After his client refused to do anything but plea the fifth during Congressional testimony on Thursday, Ben Brafman — the lawyer representing former Turing Pharmaceuticals CEO Martin Shkreli — took to CNBC to defend his client.
“I think they invited him just to embarrass him,” he said, comparing his position to that of Robert Duvall’s character in Godfather 2.
(In case you haven’t see the movie, Duvall defended the Godfather when the government had him in the hotseat for mafia-related charges.)
“It’s my business to give my client advice,” Brafman told CNBC’s Kelly Evans. “They [Congressmen] did not want to hear from me because they did not want to hear what I had to say.”
Brafman, who is Shkreli’s personal counsel, said that the hearing was “a show” meant to publicly embarrass Shkreli when he could have just sent in a written statement.
Brafman is no joke.
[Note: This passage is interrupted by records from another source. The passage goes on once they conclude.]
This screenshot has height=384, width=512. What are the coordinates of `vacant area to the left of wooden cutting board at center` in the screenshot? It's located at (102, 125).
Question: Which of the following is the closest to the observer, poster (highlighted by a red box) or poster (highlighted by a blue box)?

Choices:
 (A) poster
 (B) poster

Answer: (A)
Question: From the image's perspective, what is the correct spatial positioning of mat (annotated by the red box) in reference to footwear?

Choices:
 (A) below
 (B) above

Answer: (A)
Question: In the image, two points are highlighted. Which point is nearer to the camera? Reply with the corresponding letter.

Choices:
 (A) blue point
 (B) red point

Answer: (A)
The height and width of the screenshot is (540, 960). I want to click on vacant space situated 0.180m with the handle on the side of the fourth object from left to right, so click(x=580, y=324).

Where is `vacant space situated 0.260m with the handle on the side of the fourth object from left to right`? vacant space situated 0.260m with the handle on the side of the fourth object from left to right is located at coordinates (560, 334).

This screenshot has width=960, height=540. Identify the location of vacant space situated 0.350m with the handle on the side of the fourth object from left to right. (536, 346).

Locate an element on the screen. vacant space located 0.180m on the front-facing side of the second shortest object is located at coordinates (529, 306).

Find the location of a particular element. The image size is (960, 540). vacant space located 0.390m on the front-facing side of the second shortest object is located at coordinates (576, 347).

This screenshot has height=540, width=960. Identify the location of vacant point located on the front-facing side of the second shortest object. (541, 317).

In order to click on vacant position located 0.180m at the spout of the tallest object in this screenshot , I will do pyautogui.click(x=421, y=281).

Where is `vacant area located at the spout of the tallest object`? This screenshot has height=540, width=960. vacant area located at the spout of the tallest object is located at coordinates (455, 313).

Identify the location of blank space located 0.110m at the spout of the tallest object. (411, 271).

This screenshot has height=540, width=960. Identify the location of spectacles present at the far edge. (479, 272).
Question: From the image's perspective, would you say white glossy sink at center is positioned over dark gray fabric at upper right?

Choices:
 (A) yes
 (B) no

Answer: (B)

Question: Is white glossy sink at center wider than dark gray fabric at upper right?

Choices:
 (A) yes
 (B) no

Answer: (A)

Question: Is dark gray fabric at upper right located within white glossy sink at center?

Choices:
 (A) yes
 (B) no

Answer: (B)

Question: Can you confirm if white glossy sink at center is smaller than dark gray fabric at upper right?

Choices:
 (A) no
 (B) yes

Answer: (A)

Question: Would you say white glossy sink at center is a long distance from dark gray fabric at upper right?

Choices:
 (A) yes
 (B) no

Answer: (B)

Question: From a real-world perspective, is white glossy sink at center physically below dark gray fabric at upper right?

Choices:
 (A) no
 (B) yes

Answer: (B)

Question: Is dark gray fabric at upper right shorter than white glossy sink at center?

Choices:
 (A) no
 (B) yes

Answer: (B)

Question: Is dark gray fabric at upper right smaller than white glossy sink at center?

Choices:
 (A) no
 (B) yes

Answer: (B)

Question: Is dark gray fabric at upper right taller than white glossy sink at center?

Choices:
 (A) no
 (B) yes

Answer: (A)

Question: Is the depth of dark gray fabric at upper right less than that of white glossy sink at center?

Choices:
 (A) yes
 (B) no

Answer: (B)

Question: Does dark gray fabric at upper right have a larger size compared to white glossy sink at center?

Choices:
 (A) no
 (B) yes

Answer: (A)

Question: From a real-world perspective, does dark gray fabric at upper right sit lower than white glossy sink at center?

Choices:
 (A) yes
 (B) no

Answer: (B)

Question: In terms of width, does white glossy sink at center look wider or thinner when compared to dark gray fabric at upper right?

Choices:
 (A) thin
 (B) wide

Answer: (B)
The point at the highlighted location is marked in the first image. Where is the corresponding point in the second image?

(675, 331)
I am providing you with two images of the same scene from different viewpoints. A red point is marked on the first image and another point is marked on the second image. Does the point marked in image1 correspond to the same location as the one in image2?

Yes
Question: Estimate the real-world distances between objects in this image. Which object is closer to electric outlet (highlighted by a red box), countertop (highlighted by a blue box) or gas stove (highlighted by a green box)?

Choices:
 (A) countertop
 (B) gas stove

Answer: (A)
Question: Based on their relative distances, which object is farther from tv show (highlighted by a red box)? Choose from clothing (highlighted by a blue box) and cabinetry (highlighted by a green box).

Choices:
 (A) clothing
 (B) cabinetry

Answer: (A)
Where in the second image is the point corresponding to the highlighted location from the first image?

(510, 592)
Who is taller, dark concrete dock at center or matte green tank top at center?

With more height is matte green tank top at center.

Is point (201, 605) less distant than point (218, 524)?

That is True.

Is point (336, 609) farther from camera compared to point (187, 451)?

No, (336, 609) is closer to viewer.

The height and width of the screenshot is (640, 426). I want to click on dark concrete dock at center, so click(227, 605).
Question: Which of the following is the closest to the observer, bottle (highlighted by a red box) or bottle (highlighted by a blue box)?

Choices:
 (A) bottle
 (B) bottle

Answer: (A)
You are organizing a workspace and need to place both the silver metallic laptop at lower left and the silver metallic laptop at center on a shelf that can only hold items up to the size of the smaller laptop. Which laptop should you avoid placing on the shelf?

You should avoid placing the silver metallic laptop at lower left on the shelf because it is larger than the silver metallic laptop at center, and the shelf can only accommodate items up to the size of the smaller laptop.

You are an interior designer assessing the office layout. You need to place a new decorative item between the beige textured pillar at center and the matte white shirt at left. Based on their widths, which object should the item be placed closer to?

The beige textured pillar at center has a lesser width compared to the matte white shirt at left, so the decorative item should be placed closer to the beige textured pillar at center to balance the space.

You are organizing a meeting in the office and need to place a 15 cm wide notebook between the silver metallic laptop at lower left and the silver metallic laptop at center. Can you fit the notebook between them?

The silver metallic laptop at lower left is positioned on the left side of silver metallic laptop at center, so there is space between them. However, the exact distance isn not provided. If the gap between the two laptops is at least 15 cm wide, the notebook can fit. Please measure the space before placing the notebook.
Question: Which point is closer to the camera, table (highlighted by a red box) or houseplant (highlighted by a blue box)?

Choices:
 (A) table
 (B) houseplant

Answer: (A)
He has defended Puff Daddy, Dominique Strauss-Kahn and other high-profile clients.
He now finds himself defending Martin Shkreli, a 30-something former CEO who came into the public consciousness after he bought a life-saving AIDS drug called Daraprim and jacked the price up 5,000%. He was then arrested for unrelated charges in New York State.
After Shkreli was escorted out of his Congressional hearing, Brafman told reporters outside the Capitol that eventually people would come to realise that Shkreli is “not a villain, but a hero.”
“The Martin Shkreli that I know is a genius,” he said on CNBC. He also said if he had known Shkreli a year ago he would have advised him to raise the price of Daraprim gradually, not all at once.
After leaving the hearing, Shkreli tweeted insults at Congress. Brafman chalked that up to “youthful inexperience.”
“He’s not a bad kid,” Brafman said, adding “I think he’s done nothing wrong. I think he needs guidance and good counsel.”
Sidenote: He calls Shkreli, “Marty,” and says Shkreli has amazing ideas the world has yet to know about.
“He raised the price on it [Daraprim] to spend the money on further research and development for other drugs,” Brafman said.
“The problem with the securities industry is that it’s the single most regulated industry in the world,” he continued. “Unless you surround yourself with people who know what they’re doing, you can really get in trouble, and that’s what happened here.”
CNBC’s Kelly Evans asked if we would continue seeing so much Shkreli on social media.
“I hope not,” Brafman said, adding that it’s hard for Shkreli to unplug because he has so many fans and supporters online.
A few minutes later, Shkreli tweeted that he would be video chatting.